> **Task prompt**
In the listing that follows, copy out each line that includes the word "Left".

> **Record excerpts**

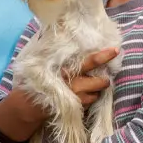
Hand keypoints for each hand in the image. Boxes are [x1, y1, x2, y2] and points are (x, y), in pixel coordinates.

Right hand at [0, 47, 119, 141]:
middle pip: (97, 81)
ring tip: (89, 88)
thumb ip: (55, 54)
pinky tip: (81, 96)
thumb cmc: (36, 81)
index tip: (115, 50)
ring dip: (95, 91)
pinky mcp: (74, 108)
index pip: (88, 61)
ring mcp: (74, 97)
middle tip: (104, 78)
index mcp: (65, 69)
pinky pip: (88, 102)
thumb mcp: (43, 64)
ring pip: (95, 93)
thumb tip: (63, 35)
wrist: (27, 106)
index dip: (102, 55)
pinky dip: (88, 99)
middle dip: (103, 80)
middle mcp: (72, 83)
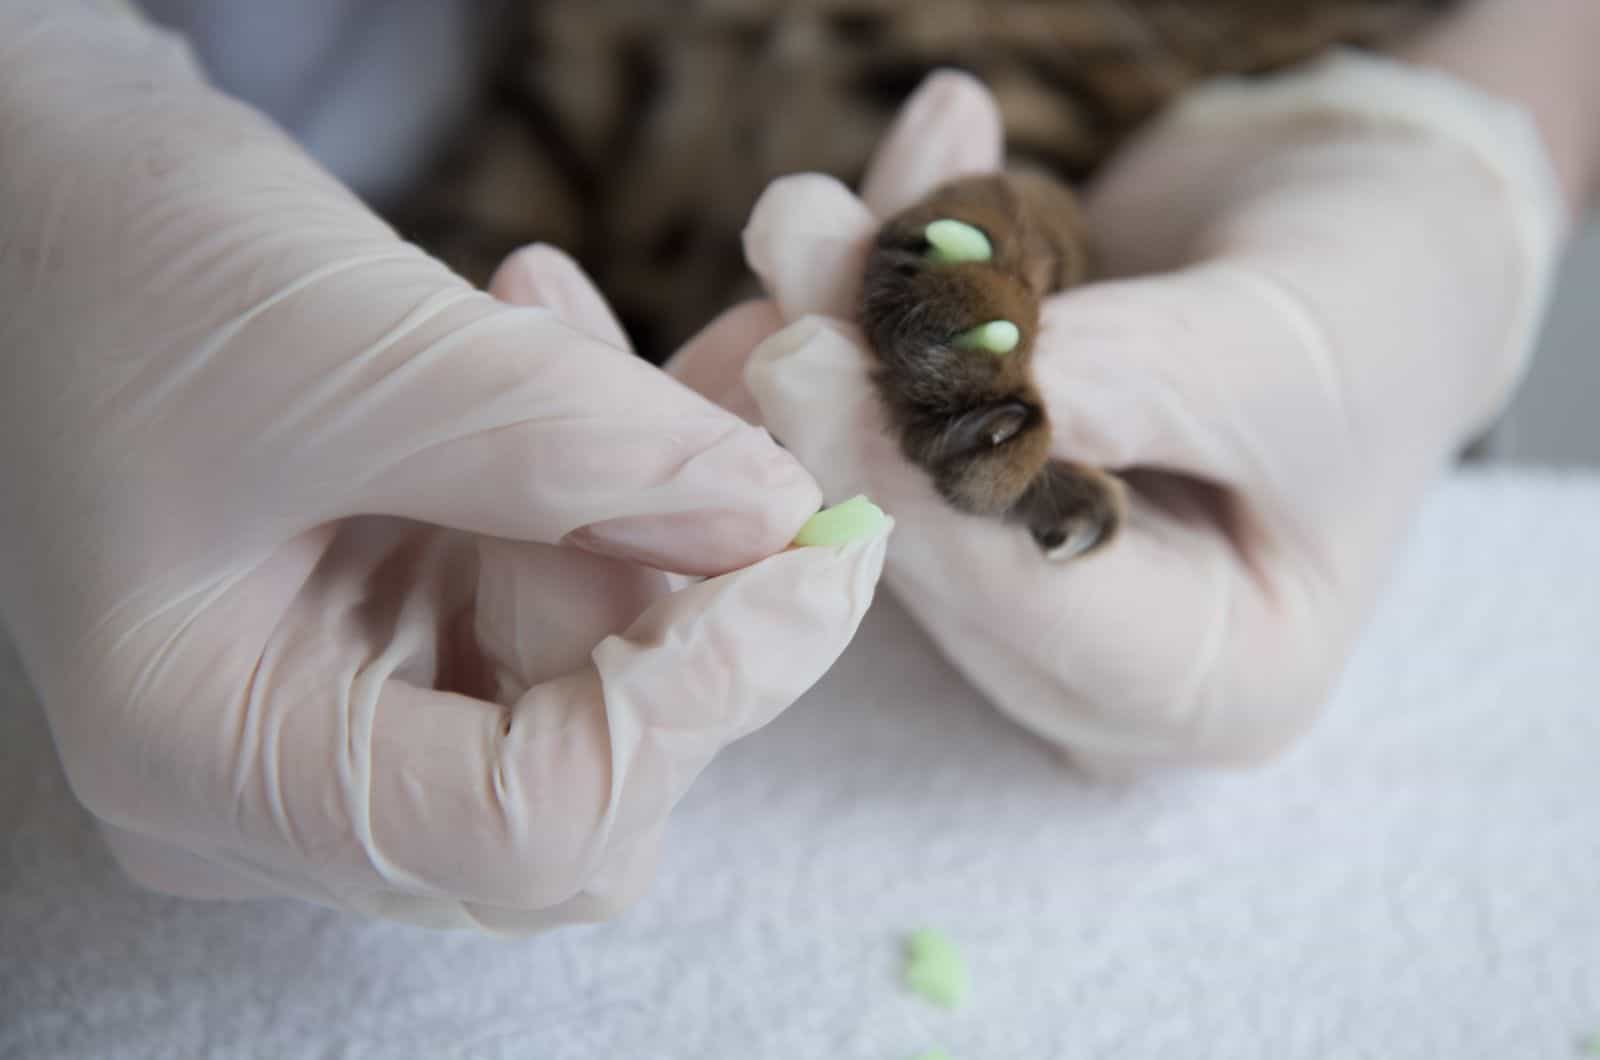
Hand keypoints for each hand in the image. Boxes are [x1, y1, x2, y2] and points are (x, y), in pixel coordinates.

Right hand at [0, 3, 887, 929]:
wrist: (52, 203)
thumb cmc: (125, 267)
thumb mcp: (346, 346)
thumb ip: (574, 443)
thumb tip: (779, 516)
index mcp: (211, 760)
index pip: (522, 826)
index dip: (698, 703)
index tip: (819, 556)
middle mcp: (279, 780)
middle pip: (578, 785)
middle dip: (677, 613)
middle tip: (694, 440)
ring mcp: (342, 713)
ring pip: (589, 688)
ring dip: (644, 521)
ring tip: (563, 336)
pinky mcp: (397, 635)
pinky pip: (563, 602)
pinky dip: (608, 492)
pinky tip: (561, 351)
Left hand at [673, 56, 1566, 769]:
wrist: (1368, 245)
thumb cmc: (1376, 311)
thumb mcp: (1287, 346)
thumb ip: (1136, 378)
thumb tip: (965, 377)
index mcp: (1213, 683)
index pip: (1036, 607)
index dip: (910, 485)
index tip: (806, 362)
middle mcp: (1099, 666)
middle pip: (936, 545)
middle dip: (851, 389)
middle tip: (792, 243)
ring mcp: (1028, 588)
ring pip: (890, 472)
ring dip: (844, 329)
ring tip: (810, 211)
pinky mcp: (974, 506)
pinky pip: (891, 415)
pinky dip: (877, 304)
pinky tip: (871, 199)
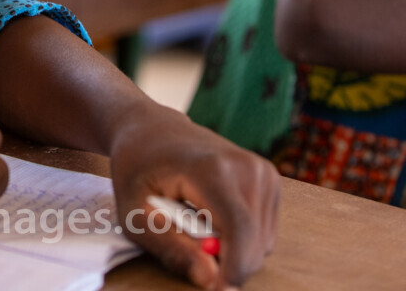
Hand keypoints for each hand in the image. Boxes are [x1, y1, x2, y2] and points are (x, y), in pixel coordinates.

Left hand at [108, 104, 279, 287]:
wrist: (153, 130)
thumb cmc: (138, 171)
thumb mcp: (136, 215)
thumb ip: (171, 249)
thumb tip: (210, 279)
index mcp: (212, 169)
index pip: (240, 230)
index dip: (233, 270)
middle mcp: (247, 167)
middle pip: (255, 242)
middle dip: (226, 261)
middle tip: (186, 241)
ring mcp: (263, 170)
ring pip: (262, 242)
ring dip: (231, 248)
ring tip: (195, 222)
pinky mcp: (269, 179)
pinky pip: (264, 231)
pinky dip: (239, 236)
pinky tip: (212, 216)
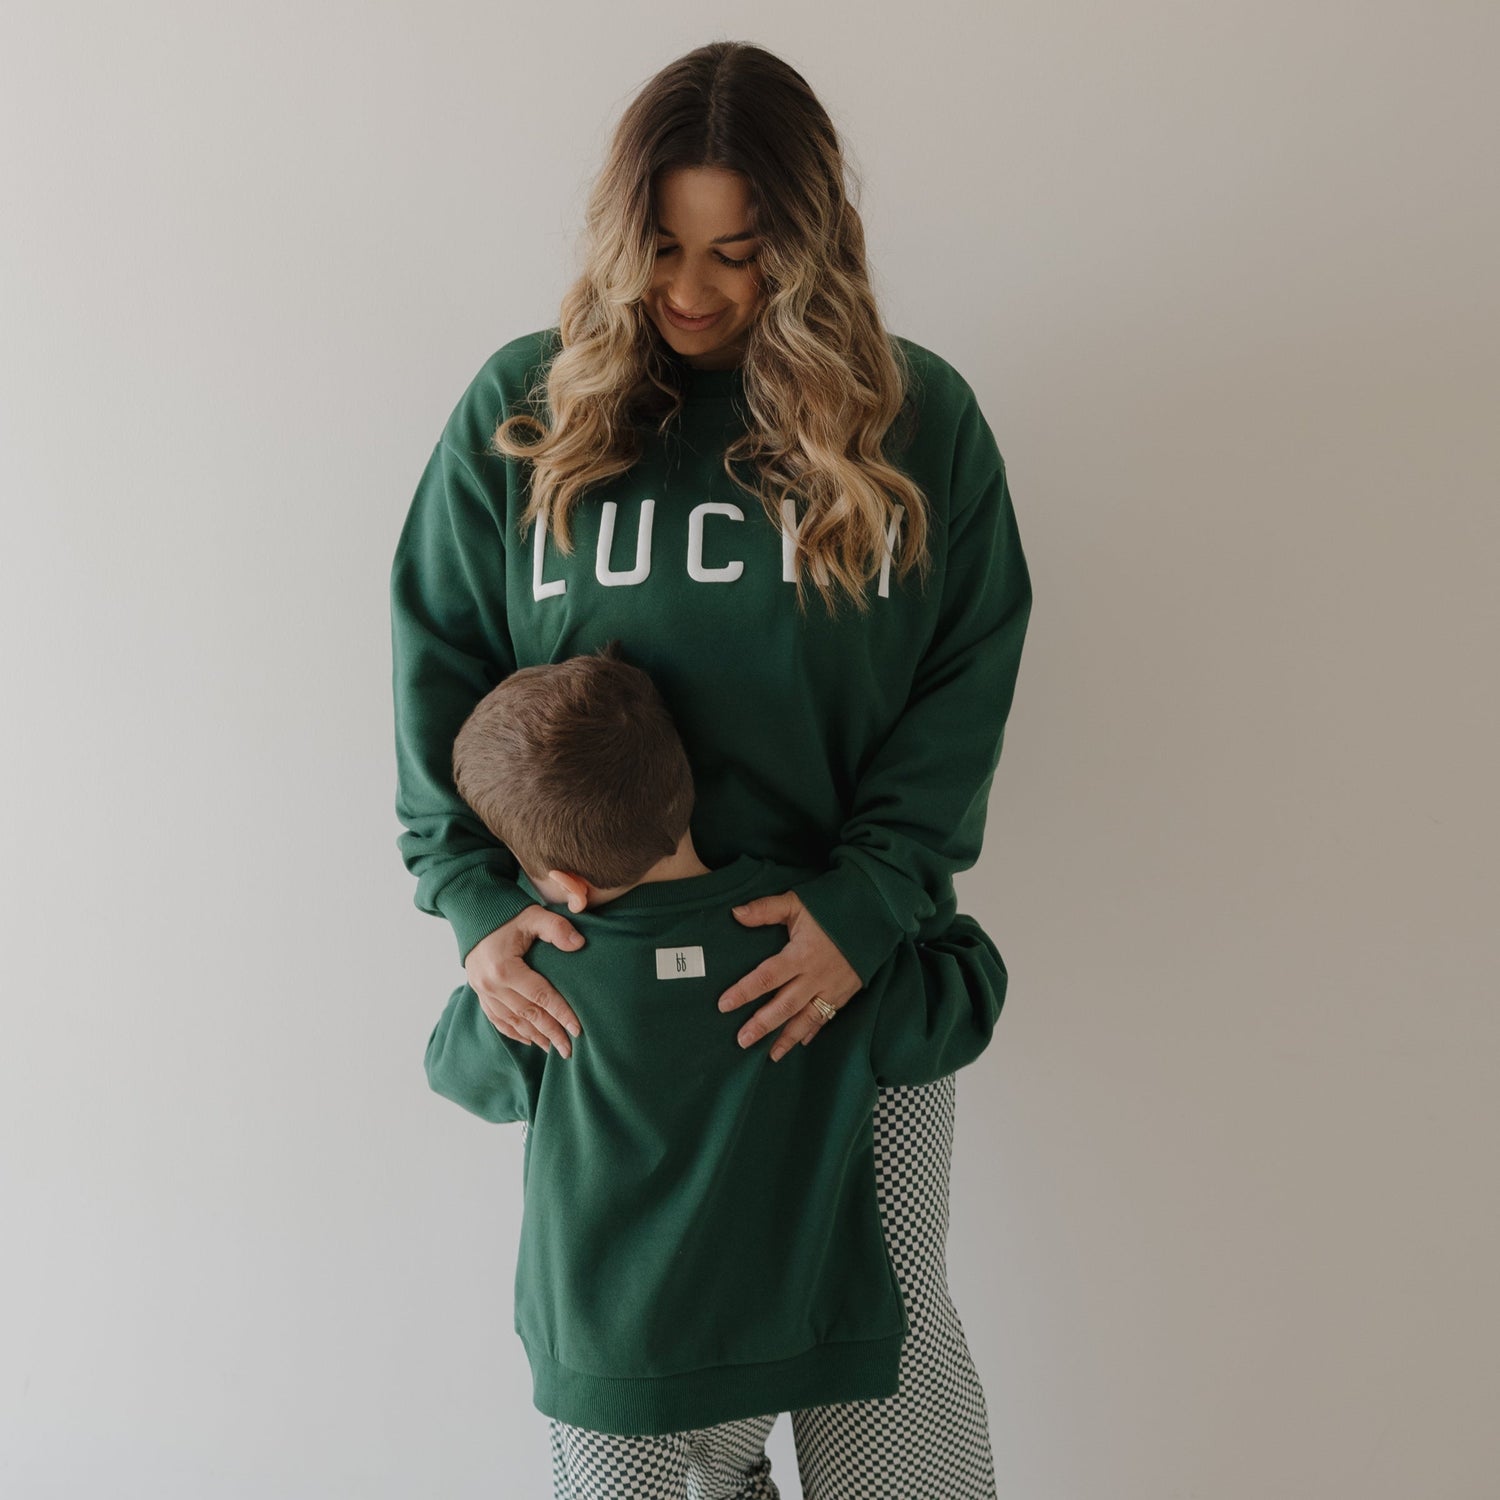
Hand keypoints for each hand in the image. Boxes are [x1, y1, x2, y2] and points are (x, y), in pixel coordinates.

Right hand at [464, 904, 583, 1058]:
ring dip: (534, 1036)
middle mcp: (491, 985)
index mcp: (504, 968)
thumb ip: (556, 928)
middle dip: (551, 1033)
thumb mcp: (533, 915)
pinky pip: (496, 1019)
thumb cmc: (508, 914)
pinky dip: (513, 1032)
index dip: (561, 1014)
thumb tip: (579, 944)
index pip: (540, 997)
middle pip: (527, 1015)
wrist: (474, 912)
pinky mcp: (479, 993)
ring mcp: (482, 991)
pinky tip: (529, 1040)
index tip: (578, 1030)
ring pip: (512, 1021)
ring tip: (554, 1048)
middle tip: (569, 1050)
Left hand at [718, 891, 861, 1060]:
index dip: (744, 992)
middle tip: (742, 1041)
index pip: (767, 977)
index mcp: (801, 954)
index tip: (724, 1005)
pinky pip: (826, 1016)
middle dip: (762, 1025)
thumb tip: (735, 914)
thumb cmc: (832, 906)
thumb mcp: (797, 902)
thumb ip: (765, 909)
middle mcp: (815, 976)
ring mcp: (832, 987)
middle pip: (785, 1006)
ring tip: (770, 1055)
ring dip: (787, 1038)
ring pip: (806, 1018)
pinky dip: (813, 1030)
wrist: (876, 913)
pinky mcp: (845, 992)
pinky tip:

> **Response**
Left hand at [673, 56, 1566, 769]:
Left hand at [108, 104, 279, 287]:
Left hand at [718, 891, 861, 1060]:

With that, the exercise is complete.